• [TEXT SEGMENT]:
..............................

A conversation with Darrell Bricker and John Ibbitson,
authors of
EMPTY PLANET: The Shock of Global Population Decline
 
 
The United Nations projects that Earth’s population will reach 11.2 billion by 2100, creating a global crisis. In EMPTY PLANET, you argue that the population will in fact start to decline by mid-century. Why do you think the UN has gotten it wrong? If the belief that population is dangerously swelling is incorrect, why have so many bought into it?
 
Our disagreement with the UN’s projections is about timing and extent, but not about direction. Both sides agree that the world’s population is going through a massive transformation. It’s becoming older and much more urbanized, and at some point, it will begin to decline. We think this transformation is happening more quickly and more completely than the UN does. Why is the UN missing it? In our view, it’s because their preferred model doesn’t consider the rapid changes that are taking place in how people, especially women, are choosing to live their lives these days. These changes are leading to fewer children being born, and ultimately the shrinking of the world’s population.
 
Why do people still buy into the overpopulation scenario? Frankly, it’s because they haven’t seriously looked at the data, or traveled around the world to see what’s really happening. We did both, which led us to a very different conclusion about what’s happening to the world’s population.
 
What initially drew your attention to this topic?
 
Both of us have written about how population change is reshaping our home country, Canada. Our curiosity led us to start looking at how Canada compared to other countries. What we saw amazed us. Not only was the rest of the developed world experiencing aging populations and significant declines in fertility, so too was the developing world. We also noticed how few people were talking about it. The collapse of the global population during the 21st century was a topic we thought a lot more people should hear about.
 
What are the main factors driving population decline, and why are they arising at this particular moment?

..............................

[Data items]

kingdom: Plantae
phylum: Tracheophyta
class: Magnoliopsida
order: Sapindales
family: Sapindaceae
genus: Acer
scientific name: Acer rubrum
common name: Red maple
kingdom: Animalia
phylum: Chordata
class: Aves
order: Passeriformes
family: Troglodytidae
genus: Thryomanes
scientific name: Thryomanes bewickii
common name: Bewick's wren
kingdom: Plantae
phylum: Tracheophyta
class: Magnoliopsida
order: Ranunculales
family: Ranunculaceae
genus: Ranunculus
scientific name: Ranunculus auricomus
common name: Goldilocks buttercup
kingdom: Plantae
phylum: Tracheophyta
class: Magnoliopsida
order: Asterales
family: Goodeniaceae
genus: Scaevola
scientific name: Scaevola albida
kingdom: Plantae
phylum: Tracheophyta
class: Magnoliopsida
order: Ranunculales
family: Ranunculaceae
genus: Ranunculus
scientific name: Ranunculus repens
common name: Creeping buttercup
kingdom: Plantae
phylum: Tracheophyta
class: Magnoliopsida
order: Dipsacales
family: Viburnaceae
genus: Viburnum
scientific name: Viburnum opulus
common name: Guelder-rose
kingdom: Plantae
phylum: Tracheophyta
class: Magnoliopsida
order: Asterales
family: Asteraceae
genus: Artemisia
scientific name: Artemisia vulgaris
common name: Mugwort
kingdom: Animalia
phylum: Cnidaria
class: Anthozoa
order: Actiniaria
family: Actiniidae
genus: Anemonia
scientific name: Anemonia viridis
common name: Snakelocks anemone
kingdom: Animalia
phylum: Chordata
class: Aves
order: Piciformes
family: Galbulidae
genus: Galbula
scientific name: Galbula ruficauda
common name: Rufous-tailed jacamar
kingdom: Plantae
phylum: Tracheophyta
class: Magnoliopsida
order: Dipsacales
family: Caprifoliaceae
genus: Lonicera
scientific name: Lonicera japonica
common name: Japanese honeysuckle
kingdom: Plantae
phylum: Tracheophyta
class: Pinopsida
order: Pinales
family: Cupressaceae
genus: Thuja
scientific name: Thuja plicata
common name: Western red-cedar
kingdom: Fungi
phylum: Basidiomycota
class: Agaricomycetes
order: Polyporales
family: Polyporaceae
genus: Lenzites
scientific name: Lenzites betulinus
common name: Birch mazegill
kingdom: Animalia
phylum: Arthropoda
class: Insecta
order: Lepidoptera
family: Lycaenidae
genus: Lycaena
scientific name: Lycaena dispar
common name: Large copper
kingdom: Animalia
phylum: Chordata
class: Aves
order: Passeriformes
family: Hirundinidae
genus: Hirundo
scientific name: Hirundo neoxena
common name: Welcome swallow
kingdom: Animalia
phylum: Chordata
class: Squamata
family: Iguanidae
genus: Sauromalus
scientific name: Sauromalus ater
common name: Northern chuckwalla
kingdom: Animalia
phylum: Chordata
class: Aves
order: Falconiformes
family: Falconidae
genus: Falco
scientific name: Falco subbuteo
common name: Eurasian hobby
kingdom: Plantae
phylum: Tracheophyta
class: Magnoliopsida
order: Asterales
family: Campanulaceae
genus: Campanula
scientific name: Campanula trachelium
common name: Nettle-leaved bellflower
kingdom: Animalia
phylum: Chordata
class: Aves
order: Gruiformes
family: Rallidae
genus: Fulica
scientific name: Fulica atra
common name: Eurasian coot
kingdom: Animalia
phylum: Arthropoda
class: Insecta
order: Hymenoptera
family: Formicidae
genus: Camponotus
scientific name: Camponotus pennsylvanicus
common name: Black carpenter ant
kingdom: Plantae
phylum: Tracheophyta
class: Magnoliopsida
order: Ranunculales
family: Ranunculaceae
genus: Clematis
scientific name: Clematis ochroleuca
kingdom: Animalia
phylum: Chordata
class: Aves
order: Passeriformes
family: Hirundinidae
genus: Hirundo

..............................

• [SET OF TASKS]:
1. Duplicate the records verbatim, from the first line of the records through the line containing "family: Caprifoliaceae".
2. Write the next part of the interview on global population decline, picking up after its last sentence.

• [PER-TASK OUTPUTS]:
1.
kingdom: Plantae
phylum: Tracheophyta
class: Magnoliopsida
order: Sapindales
family: Sapindaceae
genus: Acer
scientific name: Acer rubrum
common name: Red maple
kingdom: Animalia
phylum: Chordata
class: Aves
order: Passeriformes
family: Troglodytidae
genus: Thryomanes
scientific name: Thryomanes bewickii
common name: Bewick's wren
kingdom: Plantae
phylum: Tracheophyta
class: Magnoliopsida
order: Ranunculales
family: Ranunculaceae
genus: Ranunculus
scientific name: Ranunculus auricomus
common name: Goldilocks buttercup
kingdom: Plantae
phylum: Tracheophyta
class: Magnoliopsida
order: Asterales
family: Goodeniaceae
genus: Scaevola
scientific name: Scaevola albida
kingdom: Plantae
phylum: Tracheophyta
class: Magnoliopsida
order: Ranunculales
family: Ranunculaceae
genus: Ranunculus
scientific name: Ranunculus repens
common name: Creeping buttercup
kingdom: Plantae
phylum: Tracheophyta
class: Magnoliopsida
order: Dipsacales
family: Viburnaceae
genus: Viburnum
scientific name: Viburnum opulus
common name: Guelder-rose
kingdom: Plantae
phylum: Tracheophyta
class: Magnoliopsida
order: Asterales
family: Asteraceae
genus: Artemisia
scientific name: Artemisia vulgaris
common name: Mugwort
kingdom: Animalia
phylum: Cnidaria
class: Anthozoa
order: Actiniaria
family: Actiniidae
genus: Anemonia
scientific name: Anemonia viridis
common name: Snakelocks anemone
kingdom: Animalia
phylum: Chordata
class: Aves
order: Piciformes
family: Galbulidae
genus: Galbula
scientific name: Galbula ruficauda
common name: Rufous-tailed jacamar
kingdom: Plantae
phylum: Tracheophyta
class: Magnoliopsida
order: Dipsacales
family: Caprifoliaceae

2.
The biggest driver is urbanization. In 1960, about a third of the world’s population lived in a city. By 2050, it will increase to two-thirds. People living in cities live longer, and women living in cities have fewer kids. Sometime soon—most likely mid-century—these two conditions will lead to a tipping point, and from then on, the population will decline. It is inevitable. But what’s most interesting is how different cultural pressures in different countries are leading to the same result. That’s why traveling around the world and speaking to people on the ground was so important to really understand the story behind these trends.
 
In researching EMPTY PLANET, you talked to academics and public officials, students and office workers, aid workers and slum dwellers, in cities on six continents. How did you decide what places you should visit in the course of your research?
 
It was based on the countries that we felt were most important to the story. Over a third of the world’s population lives in China and India, so if we didn’t get those two countries right, nothing else would matter. So we visited both, and learned some amazing things. We also wanted to go to countries that had interesting statistical or cultural stories to tell. For example, Brazil’s birthrate has gone from over 6 in 1960 to just 1.8 today; we wanted to learn what accounted for that rapid change. With the U.S. immigration debate in full fury, Florida was the perfect place to investigate how migration patterns affect population trends. The UN’s projections estimate that population growth in Africa is supposed to offset all the countries with declining populations–we went to Kenya to see how likely that scenario is. What’s happened in Western Europe, where population decline has already begun? That’s why we went to Brussels. And Korea, where the birth rate is now just 1, helped us understand why birth rates are cratering in wealthy East Asian and Pacific countries.
 
What was the most surprising fact you came across while researching the book?
 
The truly dire population situation in China. Many observers are vaguely aware of the devastating impact of their one child policy, but we only had a superficial understanding of the population challenges they are facing. The one child policy was ended recently, but it hasn’t led to a higher birth rate. It’s bad, and it’s only going to get worse.
 
With all the environmental problems the world has, as well as poverty and scarcity of resources, a smaller population sounds like a good thing. What’s the downside? And, if the decline won’t happen for decades, why should readers today care?
 
The downside is that we are not only shrinking, we’re aging too. A small, old population is not a base for dynamic progress and growth. In addition, we will face enormous dependency issues that no country has really faced before. Why should readers care? Because all of this is happening right now. For example, the U.S. Census Bureau just announced that birthrate for Millennials in the U.S. has collapsed to 1.0. That’s going to put tremendous strain on the healthcare system and make it much harder for people of working age to retire in the future.
 
In EMPTY PLANET, you note that some of the richest places on earth—Japan, Korea, Spain, Italy, and much of Eastern Europe—are shedding people every year. How are they dealing with population decline? Is there anything countries like the U.S. and Canada can learn from their experience?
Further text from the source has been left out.